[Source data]
········
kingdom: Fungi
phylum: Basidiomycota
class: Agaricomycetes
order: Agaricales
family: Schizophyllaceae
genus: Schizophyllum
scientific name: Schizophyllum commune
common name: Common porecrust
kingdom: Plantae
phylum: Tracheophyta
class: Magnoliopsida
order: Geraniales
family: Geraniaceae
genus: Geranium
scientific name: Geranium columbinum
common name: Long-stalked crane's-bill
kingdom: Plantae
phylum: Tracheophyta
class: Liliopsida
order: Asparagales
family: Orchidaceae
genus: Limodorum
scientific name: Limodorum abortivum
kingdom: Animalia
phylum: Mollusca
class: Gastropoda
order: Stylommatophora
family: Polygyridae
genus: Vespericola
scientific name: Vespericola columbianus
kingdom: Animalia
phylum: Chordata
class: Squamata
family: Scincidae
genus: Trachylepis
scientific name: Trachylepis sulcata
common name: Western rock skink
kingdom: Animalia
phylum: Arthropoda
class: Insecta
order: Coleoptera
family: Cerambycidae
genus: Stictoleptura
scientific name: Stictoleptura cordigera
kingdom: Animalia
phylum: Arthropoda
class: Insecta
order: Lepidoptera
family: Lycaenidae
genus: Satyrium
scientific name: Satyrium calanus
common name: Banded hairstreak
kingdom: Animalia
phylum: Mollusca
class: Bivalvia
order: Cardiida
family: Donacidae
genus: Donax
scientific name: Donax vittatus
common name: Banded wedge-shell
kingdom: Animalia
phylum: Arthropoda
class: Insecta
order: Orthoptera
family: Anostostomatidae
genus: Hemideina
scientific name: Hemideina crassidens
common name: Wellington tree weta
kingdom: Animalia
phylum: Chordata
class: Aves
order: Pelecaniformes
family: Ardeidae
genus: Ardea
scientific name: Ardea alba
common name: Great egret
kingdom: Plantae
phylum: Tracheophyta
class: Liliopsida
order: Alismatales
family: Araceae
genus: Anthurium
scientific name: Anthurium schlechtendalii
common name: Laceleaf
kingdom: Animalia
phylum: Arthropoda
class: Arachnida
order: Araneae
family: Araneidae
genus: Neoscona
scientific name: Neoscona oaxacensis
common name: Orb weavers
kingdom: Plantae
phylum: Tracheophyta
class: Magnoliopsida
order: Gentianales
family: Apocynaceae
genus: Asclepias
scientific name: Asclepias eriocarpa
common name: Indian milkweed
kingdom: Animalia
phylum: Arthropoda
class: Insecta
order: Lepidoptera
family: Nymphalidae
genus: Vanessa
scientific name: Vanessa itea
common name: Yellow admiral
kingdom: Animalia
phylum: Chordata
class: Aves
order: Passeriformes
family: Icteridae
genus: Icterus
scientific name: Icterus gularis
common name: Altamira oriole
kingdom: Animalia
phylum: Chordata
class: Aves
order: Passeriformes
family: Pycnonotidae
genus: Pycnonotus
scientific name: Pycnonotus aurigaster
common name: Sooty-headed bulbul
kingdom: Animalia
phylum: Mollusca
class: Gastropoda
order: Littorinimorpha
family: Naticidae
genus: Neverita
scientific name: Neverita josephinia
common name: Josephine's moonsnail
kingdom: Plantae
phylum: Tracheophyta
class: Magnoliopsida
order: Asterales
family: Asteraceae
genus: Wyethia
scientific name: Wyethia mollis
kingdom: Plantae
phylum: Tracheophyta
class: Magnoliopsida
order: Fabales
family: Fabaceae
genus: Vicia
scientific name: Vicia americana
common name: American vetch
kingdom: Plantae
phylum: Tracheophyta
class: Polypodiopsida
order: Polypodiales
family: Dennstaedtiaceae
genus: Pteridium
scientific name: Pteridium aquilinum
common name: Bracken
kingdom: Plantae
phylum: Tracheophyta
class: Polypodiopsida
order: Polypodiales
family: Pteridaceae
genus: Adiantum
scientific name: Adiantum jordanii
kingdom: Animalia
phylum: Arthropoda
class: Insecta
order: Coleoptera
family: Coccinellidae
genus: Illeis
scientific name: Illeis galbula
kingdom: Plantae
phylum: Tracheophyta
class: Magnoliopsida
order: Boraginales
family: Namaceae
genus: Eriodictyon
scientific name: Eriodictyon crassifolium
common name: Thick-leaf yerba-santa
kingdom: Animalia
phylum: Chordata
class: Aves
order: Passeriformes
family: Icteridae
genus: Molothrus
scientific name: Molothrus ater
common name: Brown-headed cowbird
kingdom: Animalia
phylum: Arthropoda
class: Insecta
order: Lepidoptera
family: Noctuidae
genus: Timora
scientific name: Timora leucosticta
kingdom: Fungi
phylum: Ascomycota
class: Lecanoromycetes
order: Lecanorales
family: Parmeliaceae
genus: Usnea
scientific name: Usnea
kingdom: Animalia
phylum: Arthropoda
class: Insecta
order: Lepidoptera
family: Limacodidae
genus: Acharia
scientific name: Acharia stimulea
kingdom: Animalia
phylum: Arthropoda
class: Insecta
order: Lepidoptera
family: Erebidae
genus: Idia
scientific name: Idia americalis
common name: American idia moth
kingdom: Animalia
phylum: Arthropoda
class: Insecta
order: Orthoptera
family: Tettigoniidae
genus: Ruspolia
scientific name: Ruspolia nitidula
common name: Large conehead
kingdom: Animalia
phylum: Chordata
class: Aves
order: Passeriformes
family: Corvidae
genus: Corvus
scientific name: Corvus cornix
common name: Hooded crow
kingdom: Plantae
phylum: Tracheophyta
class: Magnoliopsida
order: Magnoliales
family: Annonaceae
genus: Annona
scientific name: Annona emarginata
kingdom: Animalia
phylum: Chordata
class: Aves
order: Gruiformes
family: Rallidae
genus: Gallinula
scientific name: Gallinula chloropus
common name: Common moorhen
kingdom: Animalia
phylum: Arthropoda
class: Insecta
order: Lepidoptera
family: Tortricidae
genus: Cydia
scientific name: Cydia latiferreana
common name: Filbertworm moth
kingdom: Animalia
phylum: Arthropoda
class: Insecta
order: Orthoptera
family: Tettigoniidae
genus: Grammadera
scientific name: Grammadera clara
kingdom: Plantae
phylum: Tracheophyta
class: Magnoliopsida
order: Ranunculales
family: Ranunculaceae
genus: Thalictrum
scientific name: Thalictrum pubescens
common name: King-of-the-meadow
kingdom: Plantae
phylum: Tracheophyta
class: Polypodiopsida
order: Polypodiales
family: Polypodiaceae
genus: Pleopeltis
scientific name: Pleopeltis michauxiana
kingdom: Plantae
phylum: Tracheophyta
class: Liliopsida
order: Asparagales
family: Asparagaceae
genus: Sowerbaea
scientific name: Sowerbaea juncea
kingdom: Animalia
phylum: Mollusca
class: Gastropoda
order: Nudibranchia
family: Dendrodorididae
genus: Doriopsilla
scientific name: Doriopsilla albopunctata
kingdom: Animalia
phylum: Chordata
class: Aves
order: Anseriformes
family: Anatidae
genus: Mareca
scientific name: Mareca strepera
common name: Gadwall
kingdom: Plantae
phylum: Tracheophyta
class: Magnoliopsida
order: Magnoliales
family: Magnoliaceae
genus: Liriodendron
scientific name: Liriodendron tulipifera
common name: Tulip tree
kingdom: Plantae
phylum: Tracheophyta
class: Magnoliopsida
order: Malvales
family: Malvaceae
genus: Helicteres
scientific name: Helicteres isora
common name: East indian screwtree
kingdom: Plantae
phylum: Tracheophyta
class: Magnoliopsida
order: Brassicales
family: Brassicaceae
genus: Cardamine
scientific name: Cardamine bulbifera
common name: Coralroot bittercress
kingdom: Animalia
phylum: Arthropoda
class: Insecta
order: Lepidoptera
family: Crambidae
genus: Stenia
········
_Set task_
Transcribe every line of the entries above, keeping each word, spelling and capital letter unchanged.

_Response_
kingdom: Fungi
phylum: Basidiomycota
class: Agaricomycetes
order: Agaricales
family: Schizophyllaceae
genus: Schizophyllum
scientific name: Schizophyllum commune
common name: Common porecrust
kingdom: Plantae
phylum: Tracheophyta
class: Magnoliopsida
order: Geraniales
family: Geraniaceae
genus: Geranium
scientific name: Geranium columbinum
common name: Long-stalked crane's-bill
kingdom: Plantae
phylum: Tracheophyta
class: Liliopsida
order: Asparagales
family: Orchidaceae
genus: Limodorum
scientific name: Limodorum abortivum
kingdom: Animalia
phylum: Mollusca
class: Gastropoda
order: Stylommatophora
family: Polygyridae
genus: Vespericola
scientific name: Vespericola columbianus
kingdom: Animalia
phylum: Chordata
class: Squamata
family: Scincidae
genus: Trachylepis
scientific name: Trachylepis sulcata
common name: Western rock skink
kingdom: Animalia
phylum: Arthropoda
class: Insecta
order: Coleoptera
family: Cerambycidae
genus: Stictoleptura
scientific name: Stictoleptura cordigera
kingdom: Animalia
phylum: Arthropoda
class: Insecta
order: Lepidoptera
family: Lycaenidae
genus: Satyrium
scientific name: Satyrium calanus
common name: Banded hairstreak
kingdom: Animalia
phylum: Mollusca
class: Bivalvia
order: Cardiida
family: Donacidae
genus: Donax
scientific name: Donax vittatus
common name: Banded wedge-shell
kingdom: Animalia
phylum: Arthropoda
class: Insecta
order: Orthoptera
family: Anostostomatidae
genus: Hemideina
scientific name: Hemideina crassidens
common name: Wellington tree weta
kingdom: Animalia
phylum: Chordata
class: Aves
order: Pelecaniformes
family: Ardeidae
genus: Ardea
scientific name: Ardea alba
common name: Great egret
kingdom: Plantae
phylum: Tracheophyta
class: Liliopsida
order: Alismatales
family: Araceae
genus: Anthurium
scientific name: Anthurium schlechtendalii
common name: Laceleaf
kingdom: Animalia
phylum: Arthropoda
class: Arachnida
order: Araneae
family: Araneidae
genus: Neoscona
scientific name: Neoscona oaxacensis
common name: Orb weavers
kingdom: Plantae
phylum: Tracheophyta
class: Magnoliopsida
order: Gentianales
family: Apocynaceae
genus: Asclepias
scientific name: Asclepias eriocarpa
common name: Indian milkweed
kingdom: Animalia
phylum: Arthropoda
class: Insecta
order: Lepidoptera
family: Nymphalidae
genus: Vanessa
scientific name: Vanessa itea
common name: Yellow admiral
kingdom: Animalia
phylum: Chordata
class: Aves
order: Passeriformes
family: Icteridae
genus: Icterus
scientific name: Icterus gularis
common name: Altamira oriole
kingdom: Animalia
phylum: Chordata
class: Aves
order: Passeriformes
family: Pycnonotidae
genus: Pycnonotus
scientific name: Pycnonotus aurigaster
common name: Sooty-headed bulbul
kingdom: Animalia
phylum: Mollusca
class: Gastropoda
order: Littorinimorpha
family: Naticidae
genus: Neverita
scientific name: Neverita josephinia
common name: Josephine's moonsnail
kingdom: Plantae
phylum: Tracheophyta
class: Magnoliopsida
order: Asterales
family: Asteraceae
genus: Wyethia
scientific name: Wyethia mollis
kingdom: Plantae
phylum: Tracheophyta
class: Magnoliopsida
order: Fabales
family: Fabaceae
genus: Vicia
scientific name: Vicia americana
common name: American vetch
kingdom: Plantae
phylum: Tracheophyta
class: Polypodiopsida
order: Polypodiales
family: Dennstaedtiaceae
genus: Pteridium
scientific name: Pteridium aquilinum
common name: Bracken
kingdom: Plantae
phylum: Tracheophyta
class: Polypodiopsida
order: Polypodiales
family: Pteridaceae
genus: Adiantum
scientific name: Adiantum jordanii
kingdom: Animalia
phylum: Arthropoda
class: Insecta
order: Coleoptera
family: Coccinellidae
genus: Illeis
scientific name: Illeis galbula
kingdom: Plantae
phylum: Tracheophyta
class: Magnoliopsida
order: Boraginales
family: Namaceae
genus: Eriodictyon
scientific name: Eriodictyon crassifolium
common name: Thick-leaf yerba-santa
kingdom: Animalia
phylum: Chordata
class: Aves
order: Passeriformes
family: Icteridae
genus: Molothrus
scientific name: Molothrus ater
common name: Brown-headed cowbird
kingdom: Animalia
phylum: Arthropoda
class: Insecta
order: Lepidoptera
family: Noctuidae
genus: Timora
scientific name: Timora leucosticta
kingdom: Fungi
phylum: Ascomycota
class: Lecanoromycetes
order: Lecanorales
family: Parmeliaceae
genus: Usnea
scientific name: Usnea
kingdom: Animalia
phylum: Arthropoda
class: Insecta
order: Lepidoptera
family: Limacodidae
genus: Acharia
scientific name: Acharia stimulea
kingdom: Animalia
phylum: Arthropoda
class: Insecta
order: Lepidoptera
family: Erebidae
genus: Idia
scientific name: Idia americalis
common name: American idia moth
kingdom: Animalia
phylum: Arthropoda
class: Insecta
order: Orthoptera
family: Tettigoniidae
genus: Ruspolia
scientific name: Ruspolia nitidula
common name: Large conehead
kingdom: Animalia
phylum: Chordata
class: Aves
order: Passeriformes
family: Corvidae
genus: Corvus
scientific name: Corvus cornix
common name: Hooded crow
kingdom: Plantae
phylum: Tracheophyta
class: Magnoliopsida
order: Magnoliales
family: Annonaceae
genus: Annona
scientific name: Annona emarginata
kingdom: Animalia
phylum: Chordata
class: Aves
order: Gruiformes
family: Rallidae
genus: Gallinula
scientific name: Gallinula chloropus
common name: Common moorhen
kingdom: Animalia
phylum: Arthropoda
class: Insecta
order: Lepidoptera
family: Tortricidae
genus: Cydia
scientific name: Cydia latiferreana
common name: Filbertworm moth
kingdom: Animalia
phylum: Arthropoda
class: Insecta
order: Orthoptera
family: Tettigoniidae
genus: Grammadera
scientific name: Grammadera clara
kingdom: Plantae
phylum: Tracheophyta
class: Magnoliopsida
order: Ranunculales
family: Ranunculaceae
genus: Thalictrum
scientific name: Thalictrum pubescens
common name: King-of-the-meadow
kingdom: Plantae
phylum: Tracheophyta
class: Polypodiopsida
order: Polypodiales
family: Polypodiaceae
genus: Pleopeltis
scientific name: Pleopeltis michauxiana
kingdom: Plantae
phylum: Tracheophyta
class: Liliopsida
order: Asparagales
family: Asparagaceae
genus: Sowerbaea
scientific name: Sowerbaea juncea
kingdom: Animalia
phylum: Mollusca
class: Gastropoda
order: Nudibranchia
family: Dendrodorididae
genus: Doriopsilla
scientific name: Doriopsilla albopunctata
kingdom: Animalia
phylum: Chordata
class: Aves
order: Anseriformes
family: Anatidae
genus: Mareca
scientific name: Mareca strepera
common name: Gadwall
kingdom: Plantae
phylum: Tracheophyta
class: Magnoliopsida
order: Magnoliales
family: Magnoliaceae
genus: Liriodendron
scientific name: Liriodendron tulipifera
common name: Tulip tree
kingdom: Plantae
phylum: Tracheophyta
class: Magnoliopsida
order: Malvales
family: Malvaceae
genus: Helicteres
scientific name: Helicteres isora
common name: East indian screwtree
kingdom: Plantae
phylum: Tracheophyta
class: Magnoliopsida
order: Brassicales
family: Brassicaceae
genus: Cardamine
scientific name: Cardamine bulbifera
common name: Coralroot bittercress
kingdom: Animalia
phylum: Arthropoda
class: Insecta
order: Lepidoptera
family: Crambidae
genus: Stenia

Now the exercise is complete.